[Page images and extracted text]
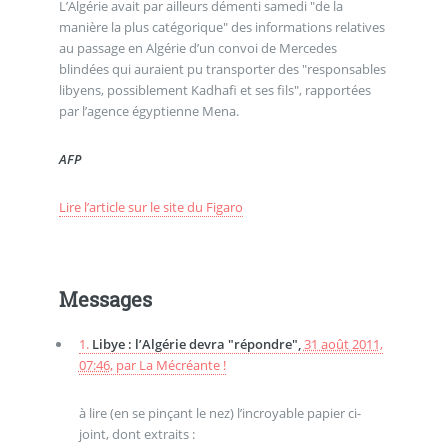
L’Algérie avait par ailleurs démenti samedi "de la
manière la plus catégorique" des informations relatives
au passage en Algérie d’un convoi de Mercedes
blindées qui auraient pu transporter des "responsables
libyens, possiblement Kadhafi et ses fils", rapportées
par l’agence égyptienne Mena.
AFP
Lire l’article sur le site du Figaro
Messages
1.
Libye : l’Algérie devra "répondre",
31 août 2011,
07:46
,
par
La Mécréante !
à lire (en se pinçant le nez) l’incroyable papier ci-
joint, dont extraits :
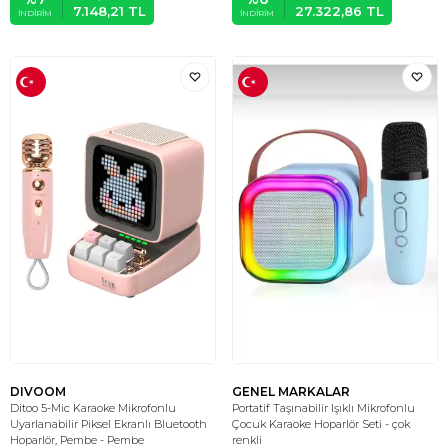
7.148,21
TL
27.322,86
TL
İNDIRIM
İNDIRIM
DIVOOM
GENEL MARKALAR
Ditoo 5-Mic Karaoke Mikrofonlu
Portatif Taşınabilir Işıklı Mikrofonlu
Uyarlanabilir Piksel Ekranlı Bluetooth
Çocuk Karaoke Hoparlör Seti - çok
Hoparlör, Pembe - Pembe
renkli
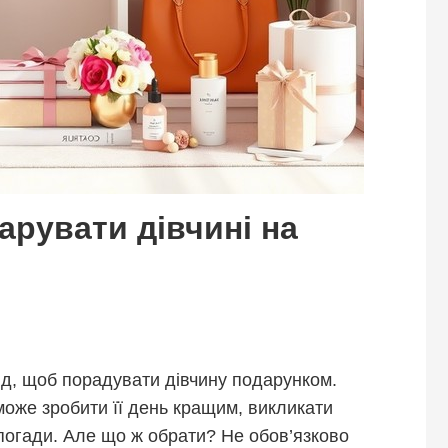
арувати дівчині на
ід, щоб порадувати дівчину подарунком.
оже зробити її день кращим, викликати
спогади. Але що ж обрати? Не обов’язково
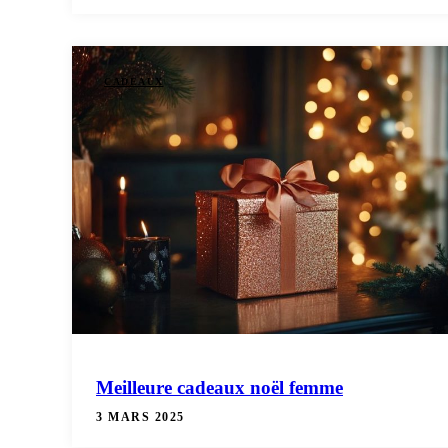
CADEAUX
Meilleure cadeaux noël femme
3 MARS 2025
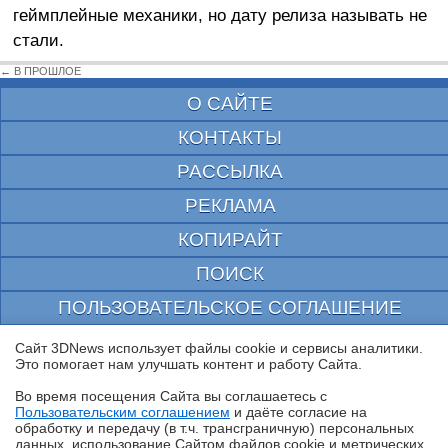
геймплейные механики, но дату релиза называть не
стали.
← В ПРОШЛОЕ
О САЙТЕ
КОНТАКТЫ
РАССЫЛКА
РЕКЛАМА
КОПИРАЙТ
ПОИСК
ПОЛЬЗОВАТЕЛЬСКОЕ СОГЛАШЕНИЕ
ЗАЩИЩЕНО CURATOR
Сайт 3DNews использует файлы cookie и сервисы аналитики.
Это помогает нам улучшать контент и работу Cайта.
© 1997—2026 Электронное периодическое издание "3ДНьюс" | Свидетельство о
регистрации СМИ Эл ФС 77-22224
Во время посещения Cайта вы соглашаетесь с
выдано Федеральной Службой по надзору за соблюдением законодательства в сфере
Пользовательским соглашением
и даёте согласие на
массовых коммуникаций и охране культурного наследия
✖
обработку и передачу (в т.ч. трансграничную) персональных
При цитировании документа ссылка на сайт с указанием автора обязательна. Полное
данных, использование Cайтом файлов cookie и метрических
заимствование документа является нарушением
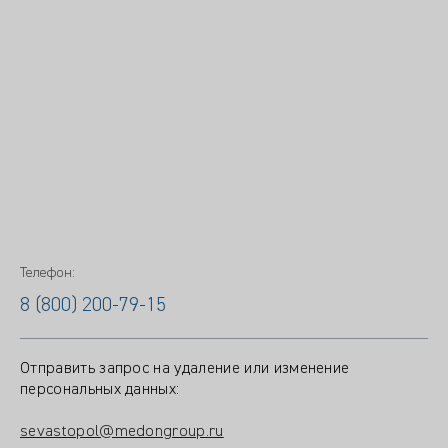
Телефон:
8 (800) 200-79-15
Отправить запрос на удаление или изменение
персональных данных:
sevastopol@medongroup.ru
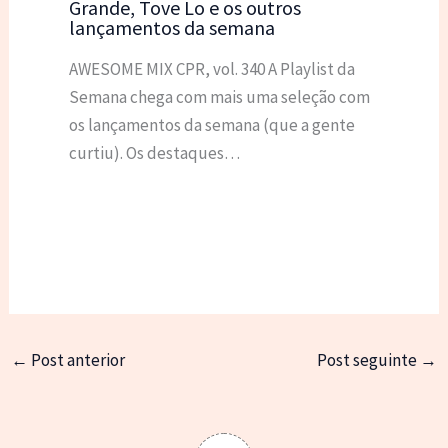
Grande, Tove Lo e os outros
lançamentos da semana
AWESOME MIX CPR, vol. 340 A Playlist da
Semana chega com mais uma seleção com
os lançamentos da semana (que a gente
curtiu). Os destaques…
←
Post anterior
Post seguinte
→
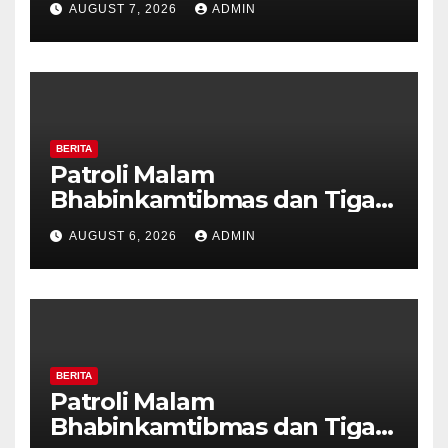
AUGUST 7, 2026
ADMIN
Tanda Kekerasan
BERITA
Patroli Malam
Bhabinkamtibmas dan Tiga
Pilar Kelurahan Ungaran
AUGUST 6, 2026
ADMIN
Perkuat Kamtibmas, Warga
Diajak Aktifkan Ronda
BERITA
Patroli Malam
Bhabinkamtibmas dan Tiga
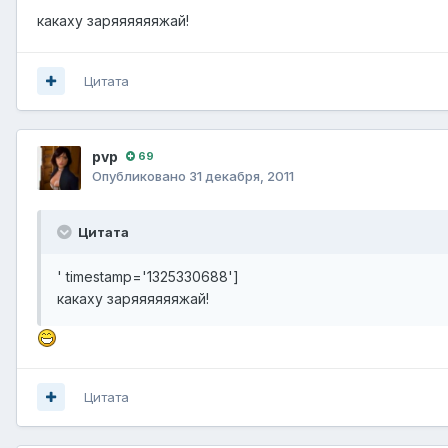
какаху заряяяяяяжай!
Цитата
pvp
69
Опубликовано
31 декабря, 2011
Цитата
' timestamp='1325330688']
какаху заряяяяяяжай!
Цитата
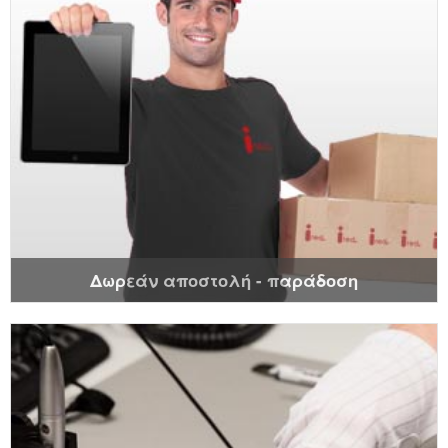
Δωρεάν αποστολή - παράδοση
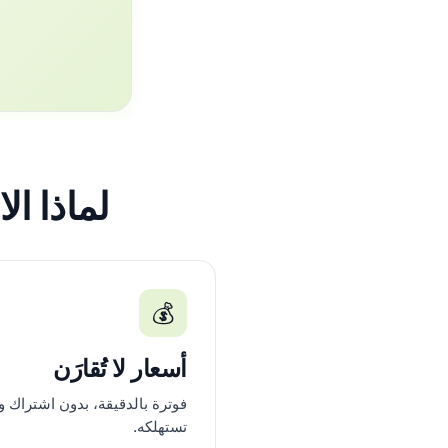
لماذا الاتص
💰
أسعار لا تُقارَن
فوترة بالدقيقة، بدون اشتراك و
تستهلكه.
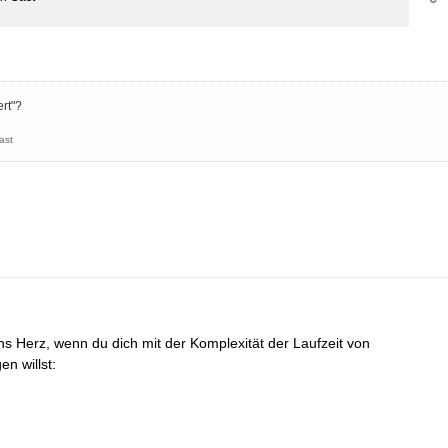
ert"?
ast
ans Herz, wenn du dich mit der Komplexität der Laufzeit von
en willst:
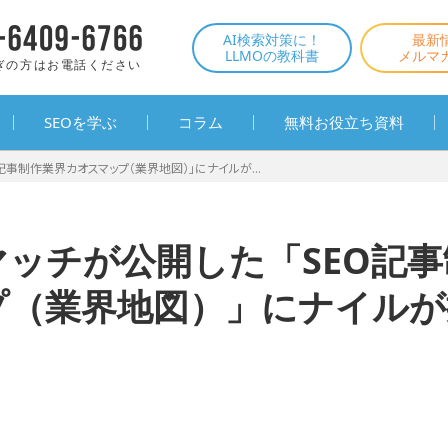
AI検索対策に！
最新
LLMOの教科書
メルマ
ぎの方はお電話ください
SEOを学ぶ
コラム
無料お役立ち資料
記事制作業界カオスマップ（業界地図）」にナイルが...
ッチが公開した「SEO記
プ（業界地図）」にナイルが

WORK TO COMPLETE → Pull out all lines from the entries above in which the word "Cайта" appears.

SOLUTION TO THIS EXERCISE →
Это помогает нам улучшать контент и работу Cайта.
Во время посещения Cайта вы соглашаетесь с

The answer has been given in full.